Of course California Chrome failed at the Belmont, because every prospective Triple Crown winner since 1978 has failed at the Belmont, so why should the Little Horse That Could be any different?
Finished fifth, Chrome did, so it wasn't even a close call. He just got beat, soundly. And then, adding insult to injury, he was disgraced by his owner, who bellyached that the other horses "ganged up" on Chrome, and that horses who skip the first two legs of the Triple Crown -- as Belmont winner Tonalist did -- are "cheaters" who take "the coward's way out."
Goodness sakes, buddy. Like some cheese with that whine?
Look, he might have a point about horses skipping the Derby and Preakness, and maybe whoever decides these things should decree that in order to run the Belmont you must have run at least one other leg of the Triple Crown.
But if Chrome had been a true champion, that wouldn't have mattered. To win the Triple Crown, you must be good enough to beat all comers. And he wasn't remotely close to being good enough.
The last Triple Crown winner, Affirmed, had to beat Alydar, a horse good enough to win the Crown himself any other year, three times to pull it off.
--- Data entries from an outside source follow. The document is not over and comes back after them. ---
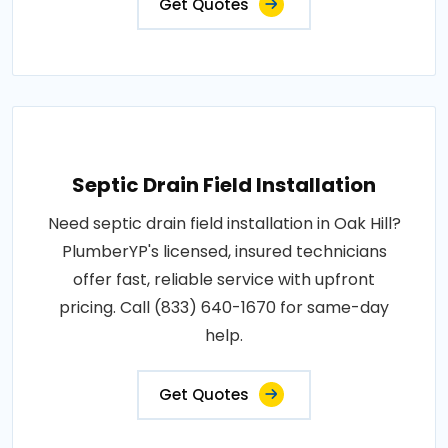
Get Quotes
Septic Drain Field Installation
Need septic drain field installation in Oak Hill?
PlumberYP's licensed, insured technicians
offer fast, reliable service with upfront
pricing. Call (833) 640-1670 for same-day
help.
Get Quotes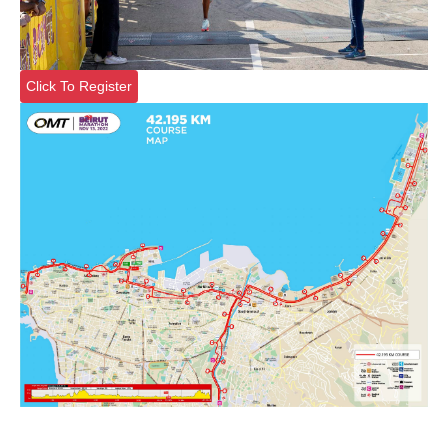
Click To Register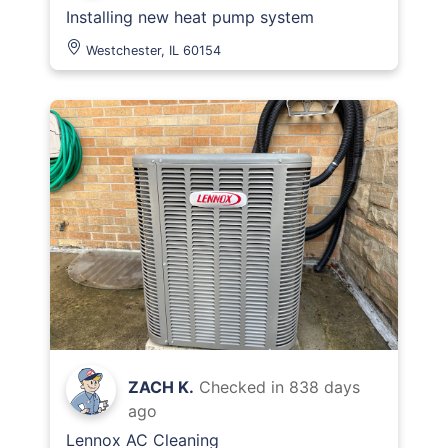
Installing new heat pump system
Westchester, IL 60154
ZACH K.
Checked in
838 days
ago
Lennox AC Cleaning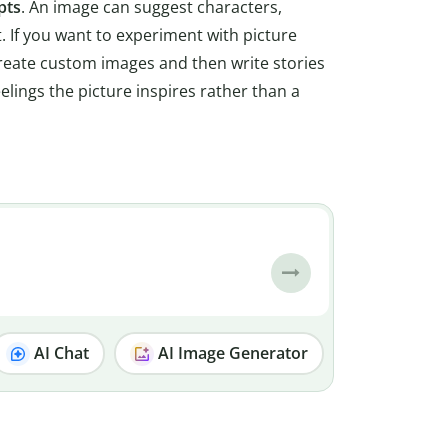
pts
. An image can suggest characters,
t. If you want to experiment with picture
create custom images and then write stories
elings the picture inspires rather than a
AI Chat
AI Image Generator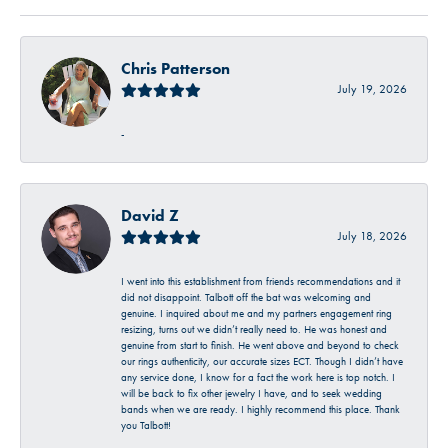
Chris Patterson
July 19, 2026
-
David Z
July 18, 2026
I went into this establishment from friends recommendations and it
did not disappoint. Talbott off the bat was welcoming and
genuine. I inquired about me and my partners engagement ring
resizing, turns out we didn’t really need to. He was honest and
genuine from start to finish. He went above and beyond to check
our rings authenticity, our accurate sizes ECT. Though I didn’t have
any service done, I know for a fact the work here is top notch. I
will be back to fix other jewelry I have, and to seek wedding
bands when we are ready. I highly recommend this place. Thank
you Talbott!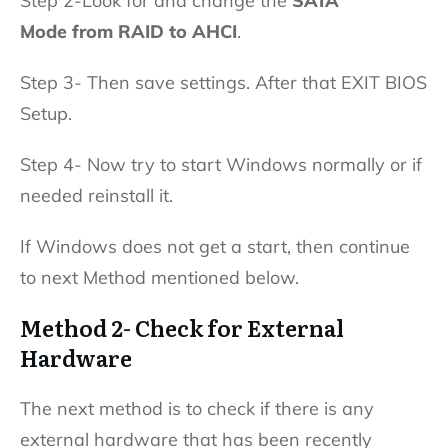
Step 2-Look for and change the
SATA
Mode from RAID to AHCI
.
Step 3- Then save settings. After that EXIT BIOS
Setup.
Step 4- Now try to start Windows normally or if
needed reinstall it.
If Windows does not get a start, then continue
to next Method mentioned below.
Method 2- Check for External
Hardware
The next method is to check if there is any
external hardware that has been recently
Secretariat had to do the same against Sham -- who, in finishing second to Big Red at the Derby, actually ran the second-fastest Derby in history.
California Chrome, on the other hand, beat two weak fields in the Derby and Preakness, leaving the impression he was a stronger mount than he actually was. The Belmont field, no matter why, was stronger. And so he lost.
He wasn't cheated. He wasn't the victim of some dark subterfuge. He just got beat.
A little grace from his camp in acknowledging as much would have been nice.